収集項目 ->
#####

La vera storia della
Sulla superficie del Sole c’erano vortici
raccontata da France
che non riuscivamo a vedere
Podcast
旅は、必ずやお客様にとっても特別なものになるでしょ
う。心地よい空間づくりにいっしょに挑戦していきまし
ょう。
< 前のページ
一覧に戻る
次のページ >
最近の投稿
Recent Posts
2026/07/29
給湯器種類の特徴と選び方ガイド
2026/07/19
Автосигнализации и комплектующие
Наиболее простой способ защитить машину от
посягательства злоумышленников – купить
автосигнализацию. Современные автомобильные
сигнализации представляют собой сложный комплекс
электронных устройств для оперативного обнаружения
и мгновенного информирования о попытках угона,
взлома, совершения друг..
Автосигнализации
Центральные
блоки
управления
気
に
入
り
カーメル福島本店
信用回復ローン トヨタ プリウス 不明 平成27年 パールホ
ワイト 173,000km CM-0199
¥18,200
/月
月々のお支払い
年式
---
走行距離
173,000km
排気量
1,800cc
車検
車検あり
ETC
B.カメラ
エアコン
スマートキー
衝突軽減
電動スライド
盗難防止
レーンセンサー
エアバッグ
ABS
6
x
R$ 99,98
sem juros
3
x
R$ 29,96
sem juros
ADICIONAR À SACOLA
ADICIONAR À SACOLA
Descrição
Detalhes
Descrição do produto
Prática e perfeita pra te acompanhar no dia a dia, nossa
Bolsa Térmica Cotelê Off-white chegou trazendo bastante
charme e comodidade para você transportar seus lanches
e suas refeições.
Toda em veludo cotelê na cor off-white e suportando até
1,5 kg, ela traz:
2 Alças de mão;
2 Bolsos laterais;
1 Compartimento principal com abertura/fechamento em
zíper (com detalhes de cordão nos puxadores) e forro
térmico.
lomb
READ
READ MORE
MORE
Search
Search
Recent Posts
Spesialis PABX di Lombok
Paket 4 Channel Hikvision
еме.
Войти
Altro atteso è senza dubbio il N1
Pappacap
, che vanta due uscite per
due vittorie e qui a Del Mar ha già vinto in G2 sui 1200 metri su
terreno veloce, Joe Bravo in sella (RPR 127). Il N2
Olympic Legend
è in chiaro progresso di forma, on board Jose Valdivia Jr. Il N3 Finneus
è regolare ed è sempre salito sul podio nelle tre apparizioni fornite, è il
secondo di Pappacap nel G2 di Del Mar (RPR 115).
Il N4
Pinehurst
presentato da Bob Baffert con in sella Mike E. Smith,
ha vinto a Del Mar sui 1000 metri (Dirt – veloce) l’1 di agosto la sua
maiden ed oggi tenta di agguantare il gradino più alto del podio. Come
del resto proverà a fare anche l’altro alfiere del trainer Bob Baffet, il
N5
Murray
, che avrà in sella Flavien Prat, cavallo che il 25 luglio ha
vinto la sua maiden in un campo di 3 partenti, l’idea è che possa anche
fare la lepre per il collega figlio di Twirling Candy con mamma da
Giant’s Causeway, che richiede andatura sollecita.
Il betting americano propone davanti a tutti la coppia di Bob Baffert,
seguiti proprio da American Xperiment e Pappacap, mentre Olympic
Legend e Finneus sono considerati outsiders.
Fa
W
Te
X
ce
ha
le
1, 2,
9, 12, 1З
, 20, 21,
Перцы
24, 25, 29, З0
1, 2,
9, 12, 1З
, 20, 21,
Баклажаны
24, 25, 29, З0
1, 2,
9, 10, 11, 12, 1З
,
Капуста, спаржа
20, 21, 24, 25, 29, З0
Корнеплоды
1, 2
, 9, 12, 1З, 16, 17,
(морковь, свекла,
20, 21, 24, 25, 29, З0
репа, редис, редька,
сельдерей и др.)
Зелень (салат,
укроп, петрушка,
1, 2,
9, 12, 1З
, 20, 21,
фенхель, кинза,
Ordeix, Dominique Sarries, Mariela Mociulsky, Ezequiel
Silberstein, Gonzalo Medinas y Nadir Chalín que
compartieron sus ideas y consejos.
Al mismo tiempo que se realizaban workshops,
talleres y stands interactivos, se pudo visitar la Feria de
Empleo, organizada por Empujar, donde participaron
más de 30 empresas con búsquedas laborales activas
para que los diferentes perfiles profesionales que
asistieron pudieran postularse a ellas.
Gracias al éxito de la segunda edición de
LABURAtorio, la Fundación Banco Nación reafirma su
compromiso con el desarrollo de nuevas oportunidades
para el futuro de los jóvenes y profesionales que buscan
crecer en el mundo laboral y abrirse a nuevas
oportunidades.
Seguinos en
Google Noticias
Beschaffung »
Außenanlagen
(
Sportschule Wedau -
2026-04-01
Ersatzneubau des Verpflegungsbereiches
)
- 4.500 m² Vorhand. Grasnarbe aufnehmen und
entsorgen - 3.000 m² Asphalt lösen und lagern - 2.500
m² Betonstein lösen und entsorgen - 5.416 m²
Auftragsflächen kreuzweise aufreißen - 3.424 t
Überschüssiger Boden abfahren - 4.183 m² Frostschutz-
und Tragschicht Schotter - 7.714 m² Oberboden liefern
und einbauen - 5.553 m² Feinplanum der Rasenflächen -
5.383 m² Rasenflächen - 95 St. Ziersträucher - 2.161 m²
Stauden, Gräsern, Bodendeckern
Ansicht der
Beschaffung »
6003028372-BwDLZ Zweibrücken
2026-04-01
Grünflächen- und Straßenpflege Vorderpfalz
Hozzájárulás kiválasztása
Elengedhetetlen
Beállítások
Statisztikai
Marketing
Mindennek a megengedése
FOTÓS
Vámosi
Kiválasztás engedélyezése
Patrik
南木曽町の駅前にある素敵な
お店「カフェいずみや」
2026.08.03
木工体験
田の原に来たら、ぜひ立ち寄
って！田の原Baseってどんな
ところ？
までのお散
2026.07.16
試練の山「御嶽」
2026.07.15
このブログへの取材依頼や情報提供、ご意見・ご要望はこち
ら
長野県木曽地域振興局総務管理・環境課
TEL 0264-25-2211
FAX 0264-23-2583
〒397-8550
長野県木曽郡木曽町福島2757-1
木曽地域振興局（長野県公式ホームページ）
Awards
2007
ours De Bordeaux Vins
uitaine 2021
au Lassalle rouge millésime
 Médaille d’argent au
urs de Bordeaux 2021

#####

必要な作業 -> 上にある行を一つ残らず、一字も変えずに書き写してください。

練習の解答 ->
La vera storia della
Sulla superficie del Sole c’erano vortici
raccontata da France
che non riuscivamo a vedere
Podcast
旅は、必ずやお客様にとっても特別なものになるでしょ
う。心地よい空間づくりにいっしょに挑戦していきまし
ょう。
< 前のページ
一覧に戻る
次のページ >
最近の投稿
Recent Posts
2026/07/29
給湯器種類の特徴と選び方ガイド
2026/07/19
Автосигнализации и комплектующие
Наиболее простой способ защитить машину от
посягательства злоумышленников – купить
автосигнализацию. Современные автомобильные
сигнализации представляют собой сложный комплекс
электронных устройств для оперативного обнаружения
и мгновенного информирования о попытках угона,
взлома, совершения друг..
Автосигнализации
Центральные
блоки
управления
気
に
入
り
カーメル福島本店
信用回復ローン トヨタ プリウス 不明 平成27年 パールホ
ワイト 173,000km CM-0199
¥18,200
/月
月々のお支払い
年式
---
走行距離
173,000km
排気量
1,800cc
車検
車検あり
ETC
B.カメラ
エアコン
スマートキー
衝突軽減
電動スライド
盗難防止
レーンセンサー
エアバッグ
ABS
6
x
R$ 99,98
sem juros
3
x
R$ 29,96
sem juros
ADICIONAR À SACOLA
ADICIONAR À SACOLA
Descrição
Detalhes
Descrição do produto
Prática e perfeita pra te acompanhar no dia a dia, nossa
Bolsa Térmica Cotelê Off-white chegou trazendo bastante
charme e comodidade para você transportar seus lanches
e suas refeições.
Toda em veludo cotelê na cor off-white e suportando até
1,5 kg, ela traz:
2 Alças de mão;
2 Bolsos laterais;
1 Compartimento principal com abertura/fechamento em
zíper (com detalhes de cordão nos puxadores) e forro
térmico.
lomb
READ
READ MORE
MORE
Search
Search
Recent Posts
Spesialis PABX di Lombok
Paket 4 Channel Hikvision
еме.
Войти
Altro atteso è senza dubbio il N1
Pappacap
, che vanta due uscite per
due vittorie e qui a Del Mar ha già vinto in G2 sui 1200 metri su
terreno veloce, Joe Bravo in sella (RPR 127). Il N2
Olympic Legend
è in chiaro progresso di forma, on board Jose Valdivia Jr. Il N3 Finneus
è regolare ed è sempre salito sul podio nelle tre apparizioni fornite, è il
secondo di Pappacap nel G2 di Del Mar (RPR 115).
Il N4
Pinehurst
presentato da Bob Baffert con in sella Mike E. Smith,
ha vinto a Del Mar sui 1000 metri (Dirt – veloce) l’1 di agosto la sua
maiden ed oggi tenta di agguantare il gradino più alto del podio. Come
del resto proverà a fare anche l’altro alfiere del trainer Bob Baffet, il
N5
Murray
, che avrà in sella Flavien Prat, cavallo che il 25 luglio ha
vinto la sua maiden in un campo di 3 partenti, l’idea è che possa anche
fare la lepre per il collega figlio di Twirling Candy con mamma da
Giant’s Causeway, che richiede andatura sollecita.
Il betting americano propone davanti a tutti la coppia di Bob Baffert,
seguiti proprio da American Xperiment e Pappacap, mentre Olympic
Legend e Finneus sono considerati outsiders.
Fa
W
Te
X
ce
ha
le
1, 2,
9, 12, 1З
, 20, 21,
Перцы
24, 25, 29, З0
1, 2,
9, 12, 1З
, 20, 21,
Баклажаны
24, 25, 29, З0
1, 2,
9, 10, 11, 12, 1З
,
Капуста, спаржа
20, 21, 24, 25, 29, З0
Корнеплоды
1, 2
, 9, 12, 1З, 16, 17,
(морковь, свекла,
20, 21, 24, 25, 29, З0
репа, редис, редька,
сельдерей и др.)
Зелень (салат,
укроп, петрушка,
1, 2,
9, 12, 1З
, 20, 21,
фенхель, кинза,
Ordeix, Dominique Sarries, Mariela Mociulsky, Ezequiel
Silberstein, Gonzalo Medinas y Nadir Chalín que
compartieron sus ideas y consejos.
Al mismo tiempo que se realizaban workshops,
talleres y stands interactivos, se pudo visitar la Feria de
Empleo, organizada por Empujar, donde participaron
más de 30 empresas con búsquedas laborales activas
para que los diferentes perfiles profesionales que
asistieron pudieran postularse a ellas.
Gracias al éxito de la segunda edición de
LABURAtorio, la Fundación Banco Nación reafirma su
compromiso con el desarrollo de nuevas oportunidades
para el futuro de los jóvenes y profesionales que buscan
crecer en el mundo laboral y abrirse a nuevas
oportunidades.
Seguinos en
Google Noticias
Beschaffung »
Außenanlagen
(
Sportschule Wedau -
2026-04-01
Ersatzneubau des Verpflegungsbereiches
)
- 4.500 m² Vorhand. Grasnarbe aufnehmen und
entsorgen - 3.000 m² Asphalt lösen und lagern - 2.500
m² Betonstein lösen und entsorgen - 5.416 m²
Auftragsflächen kreuzweise aufreißen - 3.424 t
Überschüssiger Boden abfahren - 4.183 m² Frostschutz-
und Tragschicht Schotter - 7.714 m² Oberboden liefern
und einbauen - 5.553 m² Feinplanum der Rasenflächen -
5.383 m² Rasenflächen - 95 St. Ziersträucher - 2.161 m²
Stauden, Gräsern, Bodendeckern
Ansicht der
Beschaffung »
6003028372-BwDLZ Zweibrücken
2026-04-01
Grünflächen- und Straßenpflege Vorderpfalz
Hozzájárulás kiválasztása
Elengedhetetlen
Beállítások
Statisztikai
Marketing
Mindennek a megengedése
FOTÓS
Vámosi
Kiválasztás engedélyezése
Patrik
南木曽町の駅前にある素敵な
お店「カフェいずみや」
2026.08.03
木工体験
田の原に来たら、ぜひ立ち寄
って！田の原Baseってどんな
ところ？
までのお散
2026.07.16
試練の山「御嶽」
2026.07.15
このブログへの取材依頼や情報提供、ご意見・ご要望はこち
ら
長野県木曽地域振興局総務管理・環境課
TEL 0264-25-2211
FAX 0264-23-2583
〒397-8550
長野県木曽郡木曽町福島2757-1
木曽地域振興局（長野県公式ホームページ）
Awards
2007
ours De Bordeaux Vins
uitaine 2021
au Lassalle rouge millésime
 Médaille d’argent au
urs de Bordeaux 2021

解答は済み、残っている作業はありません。